Segment Start: Input data

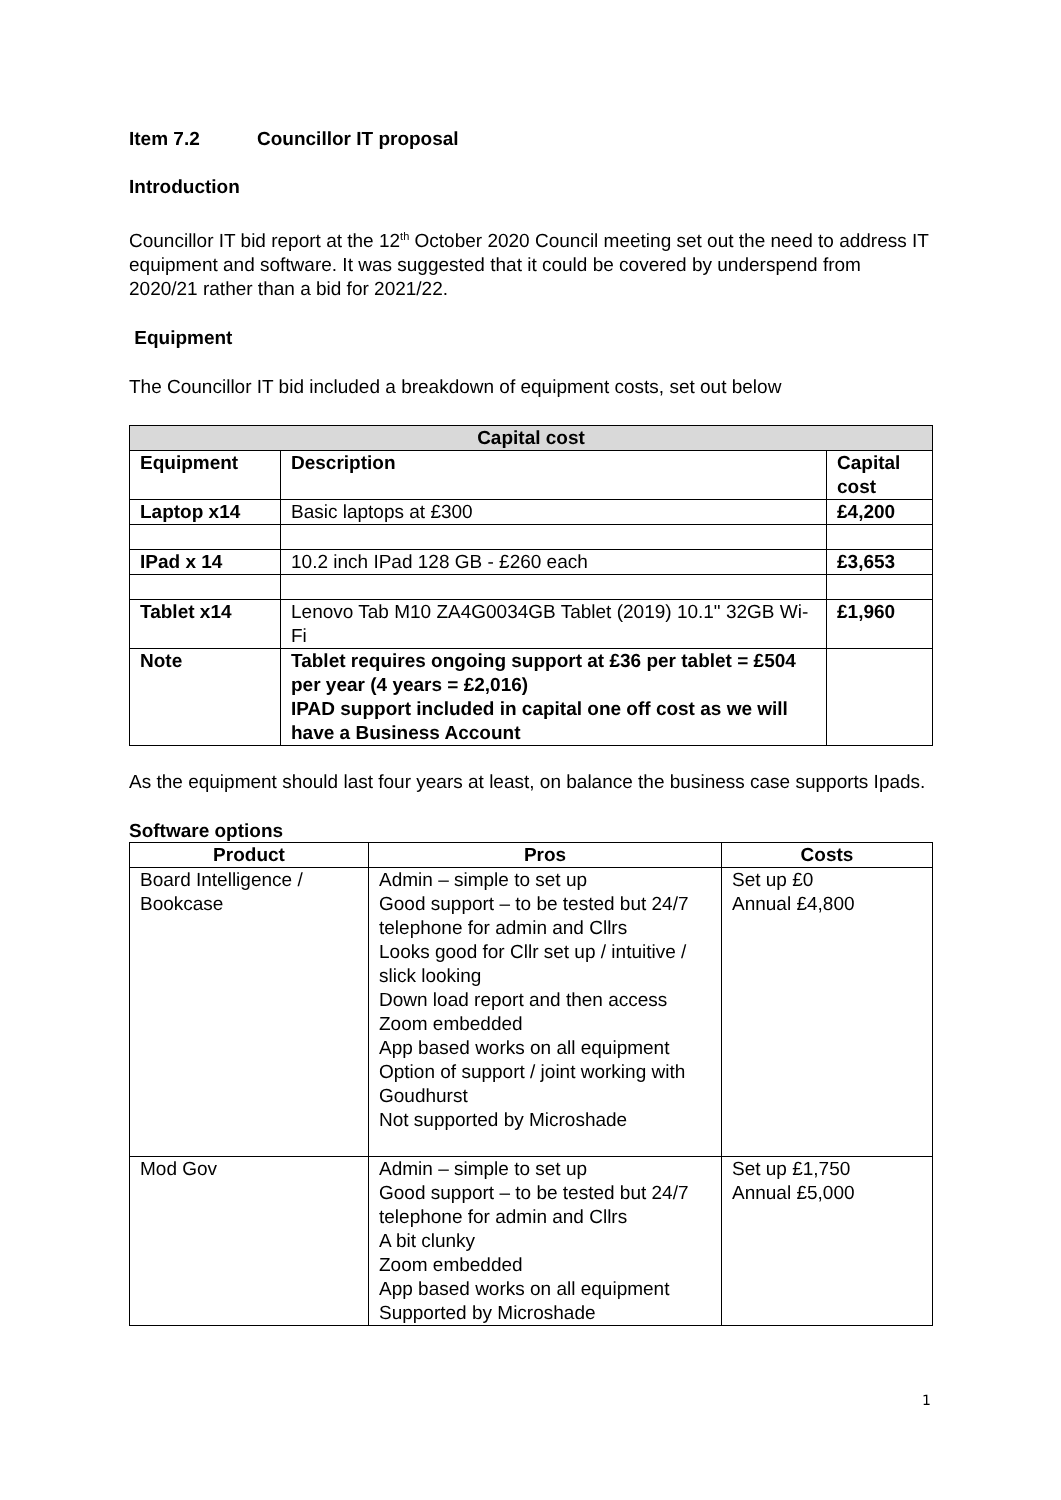Item 7.2 Councillor IT proposal
Introduction
Councillor IT bid report at the 12<sup>th</sup> October 2020 Council meeting set out the need to address IT equipment and software. It was suggested that it could be covered by underspend from 2020/21 rather than a bid for 2021/22.
Equipment
The Councillor IT bid included a breakdown of equipment costs, set out below
| Capital cost | | |
| --- | --- | --- |
| Equipment | Description | Capital cost |
| Laptop x14 | Basic laptops at £300 | £4,200 |
| IPad x 14 | 10.2 inch IPad 128 GB - £260 each | £3,653 |
| Tablet x14 | Lenovo Tab M10 ZA4G0034GB Tablet (2019) 10.1" 32GB Wi-Fi | £1,960 |
| Note | Tablet requires ongoing support at £36 per tablet = £504 per year (4 years = £2,016) IPAD support included in capital one off cost as we will have a Business Account | |
As the equipment should last four years at least, on balance the business case supports Ipads.
Software options
| Product | Pros | Costs |
| --- | --- | --- |
| Board Intelligence / Bookcase | Admin – simple to set up Good support – to be tested but 24/7 telephone for admin and Cllrs Looks good for Cllr set up / intuitive / slick looking Down load report and then access Zoom embedded App based works on all equipment Option of support / joint working with Goudhurst Not supported by Microshade | Set up £0 Annual £4,800 |
| Mod Gov | Admin – simple to set up Good support – to be tested but 24/7 telephone for admin and Cllrs A bit clunky Zoom embedded App based works on all equipment Supported by Microshade | Set up £1,750 Annual £5,000 |
1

Segment End: Input data

Without the pictures, print the records in full, exactly as they appear.

_Solution_:
Item 7.2 Councillor IT proposal
Introduction
Councillor IT bid report at the 12<sup>th</sup> October 2020 Council meeting set out the need to address IT equipment and software. It was suggested that it could be covered by underspend from 2020/21 rather than a bid for 2021/22.
Equipment
The Councillor IT bid included a breakdown of equipment costs, set out below
| Capital cost | | |
| --- | --- | --- |
| Equipment | Description | Capital cost |
| Laptop x14 | Basic laptops at £300 | £4,200 |
| IPad x 14 | 10.2 inch IPad 128 GB - £260 each | £3,653 |
| Tablet x14 | Lenovo Tab M10 ZA4G0034GB Tablet (2019) 10.1" 32GB Wi-Fi | £1,960 |
| Note | Tablet requires ongoing support at £36 per tablet = £504 per year (4 years = £2,016) IPAD support included in capital one off cost as we will have a Business Account | |
As the equipment should last four years at least, on balance the business case supports Ipads.
Software options
| Product | Pros | Costs |
| --- | --- | --- |
| Board Intelligence / Bookcase | Admin – simple to set up Good support – to be tested but 24/7 telephone for admin and Cllrs Looks good for Cllr set up / intuitive / slick looking Down load report and then access Zoom embedded App based works on all equipment Option of support / joint working with Goudhurst Not supported by Microshade | Set up £0 Annual £4,800 |
| Mod Gov | Admin – simple to set up Good support – to be tested but 24/7 telephone for admin and Cllrs A bit clunky Zoom embedded App based works on all equipment Supported by Microshade | Set up £1,750 Annual £5,000 |
1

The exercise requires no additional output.